CoachingErst Euphorie, dann Alltag

Projektcoachs müssen für eine gleichbleibende Motivation in Projekten sorgen.

Kein Unternehmen kommt mehr ohne Projektmanagement aus. Doch woran liegt es, dass so viele Projekte voller Enthusiasmus oder vielleicht auch in Hektik angestoßen werden und dann nach der Hälfte der Zeit versanden? Eine Sparte von Coaching beschäftigt sich explizit mit Projekten und deren Umsetzung. Na ja, eigentlich eher mit Projektbarrieren, wenn sich etwa ein Projekt hinzieht oder sich Aufgaben verschieben. Vor allem, wenn die anfängliche Euphorie im Projekt flöten geht, sind Projektcoachs gefragt.

Solche Projektcoachs sind darauf spezialisiert, Projektleiter in ihrer Funktion und Führungsaufgabe zu beraten und für einen zügigen, reibungsarmen Fortschritt im Team zu sorgen. Dass Projekte versanden, liegt gar nicht so oft daran, welche Software verwendet wird oder wie gut die Planungstools sind. Es liegt an den Menschen dahinter – und wie sie oft gelangweilt vom Projektalltag sind. Projektcoachs müssen hier für eine gleichbleibende Motivation der am Projekt Beteiligten sorgen.

In Projekten läuft es oft wie in einer Ehe

Ein Projekt steht an. Irgendwer beschließt, dafür Geld und Ressourcen in die Hand zu nehmen. Da sitzen nun die Projektbeteiligten mit ihrem Projekt. Wie Ehekandidaten begutachten sie sich gegenseitig. Begeistert und voller Enthusiasmus starten sie in die Flitterwochen und legen intensiv los. Sie können gar nicht genug voneinander kriegen und wollen jede Minute miteinander verbringen – so interessant finden alle das Projekt.

Doch dann ist der Honeymoon vorbei. Man fährt wieder zurück in den tristen, rauhen Projektalltag. Das Projekt und das Projektteam tanzen zwar weiterhin übers Unternehmensparkett, aber von der Euphorie der ersten Stunde ist nichts mehr zu spüren. Stattessen wird der Druck von außen, von der Hektik der Märkte spürbar. Auch das eine oder andere Donnerwetter sorgt für schlechte Stimmung.
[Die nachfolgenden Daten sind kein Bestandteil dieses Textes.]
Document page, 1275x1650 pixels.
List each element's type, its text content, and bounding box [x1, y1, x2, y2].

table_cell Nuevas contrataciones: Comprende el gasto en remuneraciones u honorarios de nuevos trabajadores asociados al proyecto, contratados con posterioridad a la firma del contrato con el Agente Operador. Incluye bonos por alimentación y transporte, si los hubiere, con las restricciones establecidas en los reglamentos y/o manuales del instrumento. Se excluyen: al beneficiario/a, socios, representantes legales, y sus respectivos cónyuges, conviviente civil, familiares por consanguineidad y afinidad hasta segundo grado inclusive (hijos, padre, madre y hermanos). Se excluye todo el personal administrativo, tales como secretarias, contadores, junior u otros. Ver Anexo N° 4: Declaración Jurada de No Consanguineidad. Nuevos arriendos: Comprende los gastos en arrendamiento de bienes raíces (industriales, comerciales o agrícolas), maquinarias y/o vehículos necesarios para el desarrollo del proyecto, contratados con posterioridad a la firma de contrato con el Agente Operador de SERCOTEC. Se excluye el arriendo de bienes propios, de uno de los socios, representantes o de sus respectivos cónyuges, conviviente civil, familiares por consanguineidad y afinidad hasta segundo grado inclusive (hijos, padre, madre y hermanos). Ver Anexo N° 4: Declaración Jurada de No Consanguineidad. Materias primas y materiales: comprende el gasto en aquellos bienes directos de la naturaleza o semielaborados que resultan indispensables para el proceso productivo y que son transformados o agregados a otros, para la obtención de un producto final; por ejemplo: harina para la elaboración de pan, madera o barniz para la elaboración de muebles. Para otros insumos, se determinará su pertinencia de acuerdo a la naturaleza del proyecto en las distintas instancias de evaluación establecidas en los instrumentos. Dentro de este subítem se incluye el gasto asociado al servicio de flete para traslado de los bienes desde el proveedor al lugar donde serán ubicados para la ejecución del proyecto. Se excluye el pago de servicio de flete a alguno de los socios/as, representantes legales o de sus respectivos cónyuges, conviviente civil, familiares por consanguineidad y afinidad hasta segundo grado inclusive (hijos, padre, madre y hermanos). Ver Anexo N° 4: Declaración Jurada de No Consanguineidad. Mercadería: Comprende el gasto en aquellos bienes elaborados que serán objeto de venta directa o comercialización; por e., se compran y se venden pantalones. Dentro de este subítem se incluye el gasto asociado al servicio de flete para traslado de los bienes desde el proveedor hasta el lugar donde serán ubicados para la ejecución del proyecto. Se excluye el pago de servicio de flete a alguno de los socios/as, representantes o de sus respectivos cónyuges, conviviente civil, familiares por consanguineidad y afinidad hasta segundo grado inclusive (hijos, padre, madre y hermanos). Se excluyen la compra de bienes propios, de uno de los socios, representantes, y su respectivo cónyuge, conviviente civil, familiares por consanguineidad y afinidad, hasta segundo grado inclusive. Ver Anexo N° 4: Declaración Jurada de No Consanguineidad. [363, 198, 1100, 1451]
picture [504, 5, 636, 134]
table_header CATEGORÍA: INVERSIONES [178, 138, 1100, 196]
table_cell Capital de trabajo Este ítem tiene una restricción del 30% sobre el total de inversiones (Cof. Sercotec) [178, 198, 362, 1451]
Plötzlich stellt man sich Fragen: Lieben wir uns überhaupt noch? Sind wir füreinander gemacht? Verfolgen wir die gleichen Ziele, oder entwickeln wir uns auseinander? Vielleicht doch lieber die Reißleine ziehen, bevor es zu spät ist. Und außerdem kostet das Projekt zu viel, dauert zu lange und ist längst nicht mehr so attraktiv wie am Anfang. Im schlimmsten Fall wird das Projekt irgendwie zerfleddert über die Ziellinie gezerrt, und alle sind froh, dass es endlich vorbei ist.

Viele Projektbeteiligte suchen den Euphorie-Kick

Wenn in Projekten Enthusiasmus herrscht, hält der meist nicht lange an. Dann sinkt die Euphorie wieder und der nächste Kick muss her. Wie in einer langfristigen Partnerschaft braucht es aber ganz andere Kompetenzen, um auch wüste Zeiten miteinander durchzustehen und zusammen zu bleiben, sich nicht gegenseitig fallen zu lassen. Treue gewinnt hier nicht nur bei Terminen eine ganz neue Bedeutung, auch Projekte brauchen Konstanz. Es braucht Zähigkeit und Durchhaltevermögen, um nicht gleich alles hinzuschmeißen, ähnlich einem unreifen, kleinen Kind, dem sein Spielzeug nicht mehr gefällt.

Wir sind erwachsen, wir haben das durchgerechnet und durchgedacht. Jetzt gilt es, auch die Aufgabenpakete treu wegzuschaffen, um den Projekterfolg zu gewährleisten. Diesen Biss vermisse ich häufig in Unternehmen. Ich habe den Eindruck, dass viele Projektbeteiligte immer wieder nach kurzfristigen Kicks suchen, mittel- bis langfristig aber nicht durchhalten. Was wohl das Projekt dazu denken würde? Das aber überlassen wir der Phantasie der Leser.